\section{Results \& Discussion}
\input{figures/phrase_grounding_tokens}
\label{sec:phrase-grounding-benchmarks}
In~\figureref{fig:tokens}, we can see how the model attends to different tokens in a sentence.
For example, the token for \textit{``consolidation''} shows the approximate region of the anomaly.
The activations for \textit{``right''} are on the right side, the one for \textit{``lower''} is on the lower part and so
on.
Meanwhile, tokens with no lexical content, such as \textit{``the''}, have no clear activation patterns.
The activation map of the start token is the image bias of the model, which works already remarkably well.
This implies that the model has a good internal representation of the diseases, even when considering the text and image modalities separately.
Meanwhile, the end token provides even better phrase grounding capabilities, since it can incorporate the knowledge of the preceding tokens.
Empirically, using the activation map of the end token produces similar results as using the mean of preceding tokens.

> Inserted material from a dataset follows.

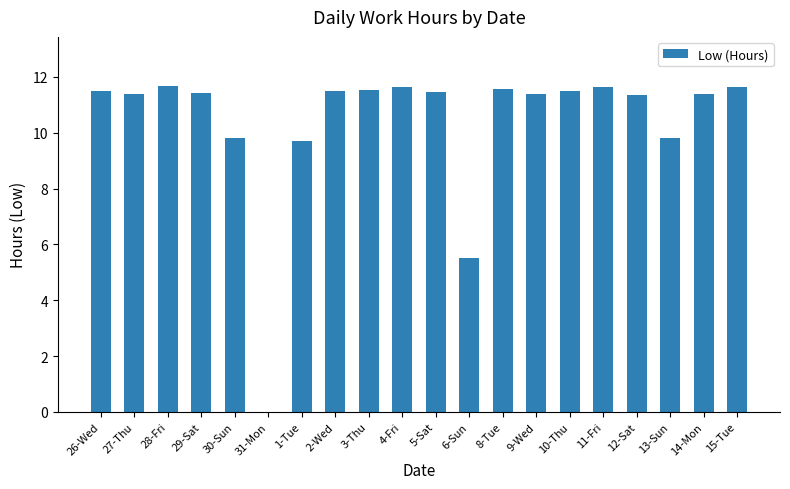

What is the change in value from 6-Sun to 12-Sat?

+5.9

\input{tables/main_results}

\input{figures/phrase_grounding_examples}

As shown in~\tableref{tab:main_results}, using CXR-BERT for text-conditioning in an LDM leads to
superior results in phrase grounding than using CXR-BERT in its original framework
BioViL~\cite{Boecking_2022_MS_CXR}.
The cross-attention maps of the LDM yield better results for both metrics (\textit{i.e.}, CNR and mIoU)
reported by~\cite{Boecking_2022_MS_CXR}.
Our approach approximately doubles the mIoU results.
Consequently, our approach seems to be especially suited for mask generation.
Additionally, our setup achieves higher results across all diseases compared to BioViL, and for almost all diseases
compared to its improved version, BioViL-L.
As discussed in Appx.~\ref{sec:tradeoff}, we can also confirm the observed trade-off between interpretability and image generation quality that was observed by~\citet{Dombrowski_2024}.
Our post-processing method BBM increases the CNR results considerably.
The improvement for mIoU is smaller, which most likely stems from the fact that for the mask generation, the applied thresholding destroys some of the gained information.
Notably, since our model could not learn pneumothorax properly, BBM decreases the phrase grounding performance for this disease.
These low values for pneumothorax align with the findings by~\citet{Dombrowski_2024}, suggesting that this disease
may be particularly challenging to model.
This might be due to Pneumothorax being very inconsistent in terms of location and size, or the corresponding impressions being too short.
%In addition, this is coupled with the impressions often %being rather short when describing the disease.
Therefore, the model does not get enough information to model such a complex disease.

Furthermore, our approach improves the previous method by~\citet{Dombrowski_2024}, which is also based on the extraction of cross-attention maps.
However, the key difference is that we replaced the generic CLIP text encoder with the domain-specific
CXR-BERT text encoder.
This change greatly increases the performance of the model, as shown in~\tableref{tab:main_results}.
Consequently, we could show that a domain-specific LLM has the potential to greatly increase the phrase grounding potential of LDMs.
These results demonstrate that better phrase grounding can be achieved in a generative context compared to a
discriminative one, although the generative context has no specific alignment loss.

In~\figureref{fig:examples}, one can observe examples of cross-attention maps extracted from the LDM conditioned with a
CLIP text encoder and a CXR-BERT text encoder, as well as cosine similarity maps from BioViL.
As already demonstrated in~\citet{Dombrowski_2024}, employing a frozen CLIP text encoder yields solid phrase
grounding results.
However, it still performs worse than some domain-specific weakly supervised methods such as BioViL.
By employing text conditioning based on an encoder with strong phrase grounding capabilities in that domain,
the strengths of both methods are combined, resulting in the best outcomes.
As we can see in the second row of Figure~\ref{fig:examples}, BBM can sometimes correct inaccurate predictions made by our model, thus increasing its accuracy.